Yeah, or you could articulate it by coming up with a better definition than "art is expression." A better definition also allows you to throw out nonsense like 4'33" that just expresses "I'm really pretentious, but also I don't want to have to put in the work of actually writing a score."
Even if that IS the expression, it's still an expression, isn't it? How is Cage's "pretentions", which actually make you think, any better than another very pretentious artist (that I know you love), Chris Martin? I'm not digging on Coldplay - I like them very much and have all their albums, including all the b-sides up to and including those for "X&Y" - but "pretentious wanker" is subjective, and therefore doesn't qualify in any way in determining whether we're talking about art or not.
Almost all of this paragraph is actually quite a good description of what makes some music good and some not. Why throw in that first sentence which contradicts the whole thing?
Not sure at all how it conflicts. It's the PREMISE for all that comes after.
A refrigerator is art. This is the kind of absurd conclusion that you've demonstrated you're fine with. The fact that you get to such a bizarre conclusion doesn't seem to suggest to you at all that some of your premises may need checking. Well, I'm not fine with such an absurd conclusion.
Well, you're over simplifying to the point of absurdity. I didn't at all say "a refrigerator is art" as a blanket statement. It is subject to context.
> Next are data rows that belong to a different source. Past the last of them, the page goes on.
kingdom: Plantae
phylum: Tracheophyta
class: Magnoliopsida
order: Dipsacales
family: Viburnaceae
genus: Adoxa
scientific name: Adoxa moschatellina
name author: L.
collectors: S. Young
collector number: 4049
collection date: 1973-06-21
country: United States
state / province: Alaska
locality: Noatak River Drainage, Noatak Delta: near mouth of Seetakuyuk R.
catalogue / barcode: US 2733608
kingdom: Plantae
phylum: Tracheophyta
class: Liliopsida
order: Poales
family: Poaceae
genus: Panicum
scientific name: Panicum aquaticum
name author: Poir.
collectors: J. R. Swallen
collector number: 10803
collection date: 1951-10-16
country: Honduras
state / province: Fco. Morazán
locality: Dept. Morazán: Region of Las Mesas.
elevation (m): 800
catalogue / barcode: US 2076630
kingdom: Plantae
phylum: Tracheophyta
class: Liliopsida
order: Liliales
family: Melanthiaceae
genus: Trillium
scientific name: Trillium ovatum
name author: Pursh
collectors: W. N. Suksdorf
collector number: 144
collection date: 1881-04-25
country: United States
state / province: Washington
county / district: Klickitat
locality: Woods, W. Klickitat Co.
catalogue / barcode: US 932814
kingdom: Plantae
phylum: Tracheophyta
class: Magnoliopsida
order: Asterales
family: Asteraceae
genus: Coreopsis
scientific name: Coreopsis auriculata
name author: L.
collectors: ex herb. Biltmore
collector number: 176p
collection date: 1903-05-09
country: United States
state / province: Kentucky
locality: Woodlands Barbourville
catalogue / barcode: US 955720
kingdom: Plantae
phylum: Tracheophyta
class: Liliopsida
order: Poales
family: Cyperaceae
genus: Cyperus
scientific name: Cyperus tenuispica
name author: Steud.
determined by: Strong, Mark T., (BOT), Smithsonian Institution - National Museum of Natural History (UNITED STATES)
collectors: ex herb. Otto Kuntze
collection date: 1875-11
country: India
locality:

This debate matters, and here's why. When you throw out all standards in art and make it entirely about the artist's intent, you've ruined art. You've certainly attacked great art. Because when you say that random paint splatter is no worse than the Mona Lisa, that degrades the Mona Lisa to the same status as the paint splatter. The whole trend of artistic subjectivism is probably why fewer people appreciate the truly great historical works of art today—because they have been equated with miserable works that are not great. If Jackson Pollock's splatter is considered a "great work of art," but nobody can make heads or tails of it at all, most people won't even bother looking at "other great works of art" that are actually great.
I'm glad you wrote that, because I think it illuminates the disconnect. You are missing a key step. The Mona Lisa is not "better" because it just
is, or because there is some universal standard. It is only "better" in the context of some stated standard that has to be declared by the person making that assessment. There are thousands of BOOKS (not just words) written on what makes the "Mona Lisa" great. We're not going to pinpoint why here, but we can say that it will be based on some stated standard specific to that analysis and not some universal standard that everyone agrees with. And I am unequivocally right here, because of the latter half of your paragraph; you disparage Jackson Pollock as "paint splatter", and yet he IS considered one of the greats of the art world, was a rock star of sorts during his life. Recently (the last ten years or so) it's come out that his stuff ISN'T "random paint splatters" and whether you buy in that he meant it, researchers can tell using fractal analysis - with an almost 95% success rate - between a true "Pollock" and someone looking to imitate him.